A sinister wall of synths and strings shoots from the tiny Sydney Opera House forecourt stage.
One of music’s most formidable creatives is cheering himself on as the flickering orange glow illuminates his half-cocked cackle, making him look like a mad scientist as he fiddles away with his equipment and twists his arms into the air. It’s just Thom Yorke on stage, but his sound is so dense and impenetrable that he might as well have an entire band helping him out.
He usually does.
While Radiohead hasn’t officially disbanded, Yorke’s interests have been in other projects lately. The Smile, which he formed with Radiohead’s Johnny Greenwood and jazz drummer Tom Skinner, has challenged Yorke to create some of the best music of his career – which he has – and the man’s innumerous solo material is so good that it deserves more recognition. Then you’ve got great songs from his time with the supergroup Atmos For Peace.
And I guess that’s the point of Thom Yorke’s brief but incredibly well-received flirt down under. The British multi-instrumentalist is calling this tour Everything. Unlike many things the man does, the name is literal. This is everything: solo songs, Radiohead songs, Atmos For Peace songs and The Smile songs all packaged into one thematically and tonally consistent performance that’s deeply satisfying, despite some glaring set list ommissions.
For just over an hour, Thom Yorke stared at the Sydney Opera House stairs as the forecourt sprung to life for the first of two sold-out shows. He opened modestly with a pitch-perfect performance of “The Eraser,” closed gently with “How To Disappear Completely,” and for the entire show functioned as somewhat of a man vs machine, with heavy electronics lifting his ghosty vocals.
That song I mentioned above. The sinister one. It could have just as well been titled “It’s Alive!” with Thom Yorke’s jerky movements and erratic bursts of excitement perfectly apt for Halloween. But it’s not called “It’s Alive!” The song in question is “Volk,” a scratchy, terrifying composition Yorke created for Luca Guadagnino’s Suspiria.
It’s one of many examples of Yorke cleverly dipping into his body of work and quite literally giving us *everything*.
Well, almost everything.
It’d be impossible for this man to completely satisfy every camp that worships him.

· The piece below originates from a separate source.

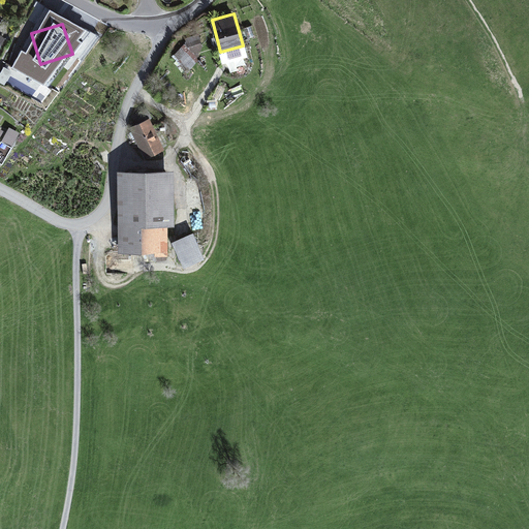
[(199,34),(185,38),(189,50),(197,58),(203,47),(199,34)]
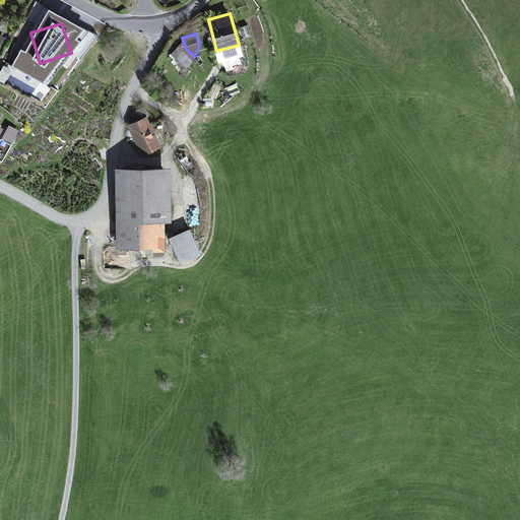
[(196,59),(194,57),(186,49),(182,43),(170,56),(185,72),(196,59)]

The Radiohead fans wanted more Radiohead. The Thom Yorke fans just enjoyed listening to his more obscure work. Considering the set list, I think he did his absolute best. For the Radiohead fans – and there were a lot of them, me included – Yorke surprised with an achingly fragile rendition of “Fake Plastic Trees” amongst many others, including “Reckoner,” Bloom,” and “Everything In Its Right Place.” The latter closed out the main set before a three-song encore.
But yes, impossible. I knew I was going to leave thinking “If he only played that one song” (which he did the following night – “Idioteque”). And usually, I’d dig into my inner child’s self-entitlement, acting like I’ve just been delivered a gross injustice. But it’s also nigh impossible to be disappointed with Thom Yorke.

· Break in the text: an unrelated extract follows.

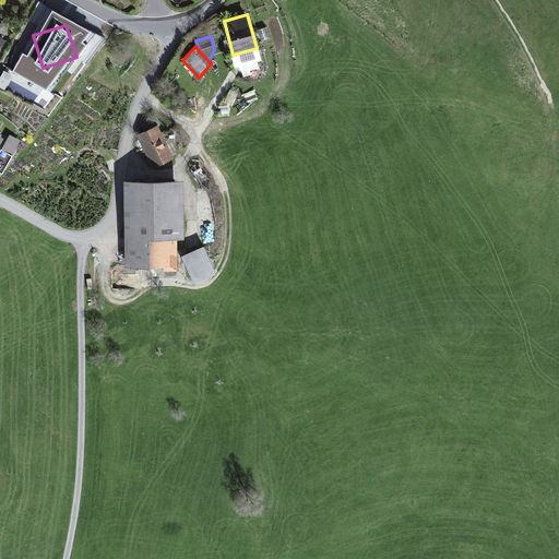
[(258,47),(257,48),(233,55),(230,56),(235,68),(262,60),(258,47)]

This a man who is so fucking good at music that he could attempt almost anything and make it work.
That’s why The Smile’s modest discography is so sharp and satisfying. And it’s why Thom Yorke’s solo work is every bit as good as his Radiohead material. He proved it constantly throughout the set, favouring effect-heavy, spritey tracks like “Back in the Game,” which he recently created in collaboration with Australia’s own Mark Pritchard.
Pritchard, best known for his electronic work with the likes of solo project Harmonic 313 and Steve Spacek, is a pro when it comes to channelling the glitchy, sporadic beats best credited to underground Detroit hip hop. So it was fascinating to hear a Detroit-style production elevated by Yorke’s melismatic wails on the fresh track, which he only debuted live in Melbourne days prior.
Whether Yorke becomes the third member of Slum Village remains to be seen, but so far it sounds like the British singer is surprisingly comfortable with that spooky underground Detroit hip-hop sound.
That song and its incredibly dense sound came towards the end of the set, but in many ways “Back in the Game” defines what Thom Yorke gave us the entire night. Again, it’s that man vs machine approach to music, subtracting his band but adding a tonne of electronics, in a way challenging himself so that it doesn’t just look like another musician performing on stage. This was a man hard at work, building up these walls of sound and then adding a great deal of colour to them; all the while stripping things back on occasion and showing us that Thom Yorke is still very much the same man who wrote brilliant indie anthems like “Let Down” and “All I Need.”
He’ll never change. And we’ll never want him to.